RNNs and CNNs use the respective architectures to train the encoder and decoder layers and use attention mechanism to model focus as a part of the decoder. The Transformer relies on attention mechanism to model all parts of the network. It uses attention mechanism to train encoder and decoder layers too and hence resulting in an architecture which does not need RNNs/CNNs. And for this reason, the title of the Transformer model paper is “Attention is all you need”.
Self Attention
In the Transformer model, the encoder is trained by attending to other words in the same sentence. The decoder is trained by attending to already generated words from the decoder and encodings from the source. As the model is autoregressive and depends on the previous generated words, the model takes care to not attending invalid or future positions by masking such invalid connections in the decoder. Because the words which are attended come from the same place (encoded words when training the encoder, or decoded words when training the decoder), the technique is called self-attention.Multi-Head Attention
Instead of using a single attention layer of size 512, the authors empirically found that using many small attention layers in parallel helps in training. Therefore, a base transformer model uses eight attention layers (of size 64) in parallel and concat them to form a multi-head attention layer (of size 512). It facilitates the model to focus on eight different heads of a sentence.Feed-forward Layer
To add more complexity in the model, in addition to attention layers, it also uses a position-wise fully connected feed-forward layer. Therefore, one layer in the encoder is composed of two sub-layers:- multi-head self-attention
- feed-forward layer
- masked multi-head self-attention
- multi-head attention which models focus
- feed-forward layer
How does it perform?
On English-German, the Transformer big-model achieved 28.4 BLEU and the Transformer base-model achieved 27.3 BLEU, compared to 26.36 by a CNN ensemble system, 25.16 by a CNN system and 24.6 by an RNN system.
On English-French, the Transformer big-model achieved 41.8 BLEU and the base-model achieved 38.1 BLEU, compared to 41.29 by a CNN ensemble system, 40.46 by a CNN system and 39.92 by an RNN system.

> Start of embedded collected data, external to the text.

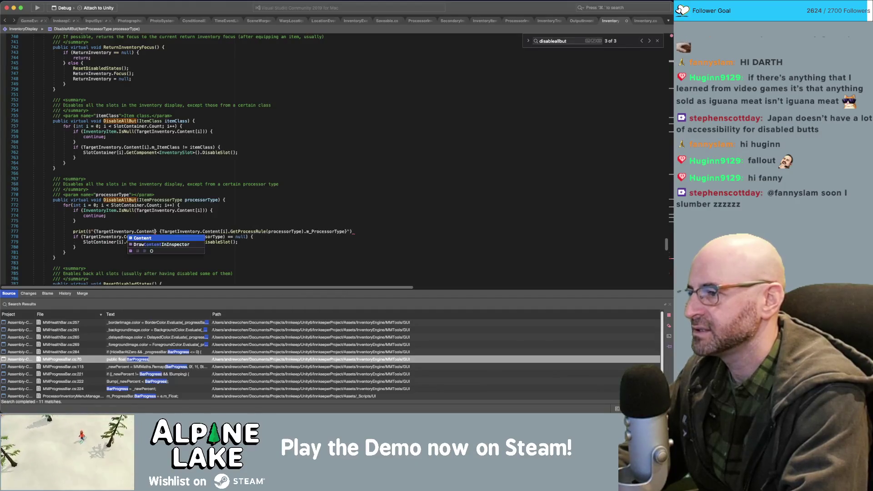
{"action": "type", "text": "].itemnam"}
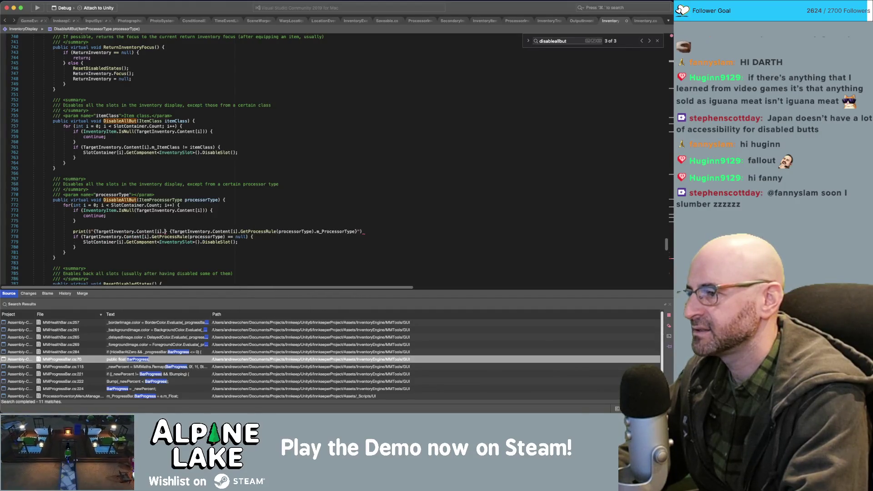
{"action": "type", "text": "e"}
{"action": "key", "text": "Return"}
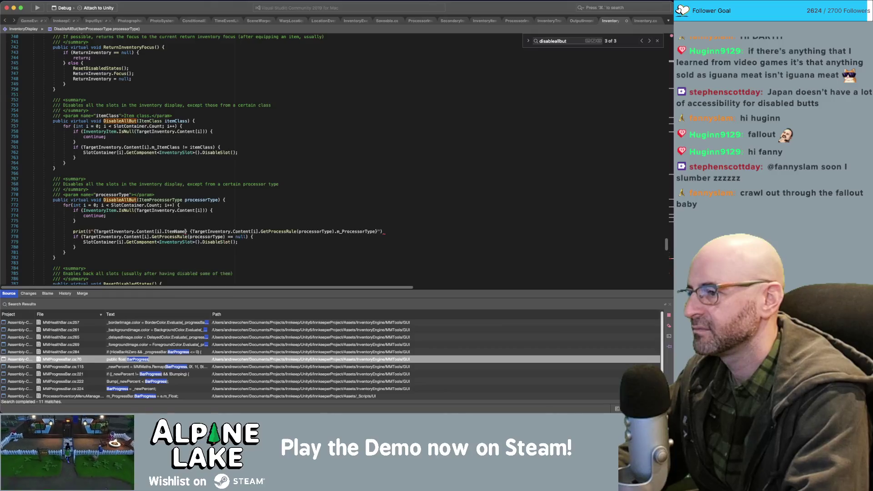
{"action": "key", "text": "Right"}
{"action": "type", "text": "|"}
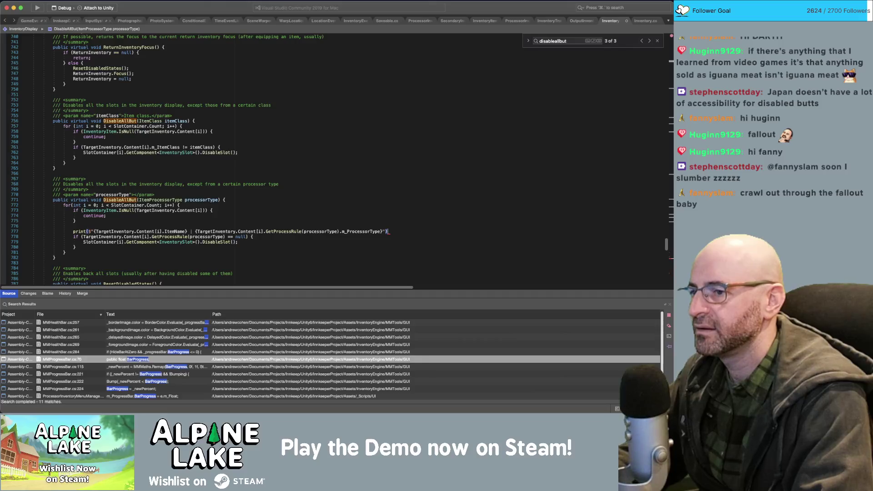
{"action": "type", "text": ";"}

Therefore, in terms of quality, the model achieved better results on English-German and comparable results on English-French. In terms of training speed the transformer base-model was significantly faster. E.g. training the English-German base-model took 3.3x10^18 flops compared to 9.6x10^18 in CNN system (three times slower) and 2.3x10^19 in RNN system (seven times slower).
Recently, Lakew et al. (2018) compared RNNs and Transformer models on various neural MT tasks and found that the Transformer model consistently produces better translations than RNN.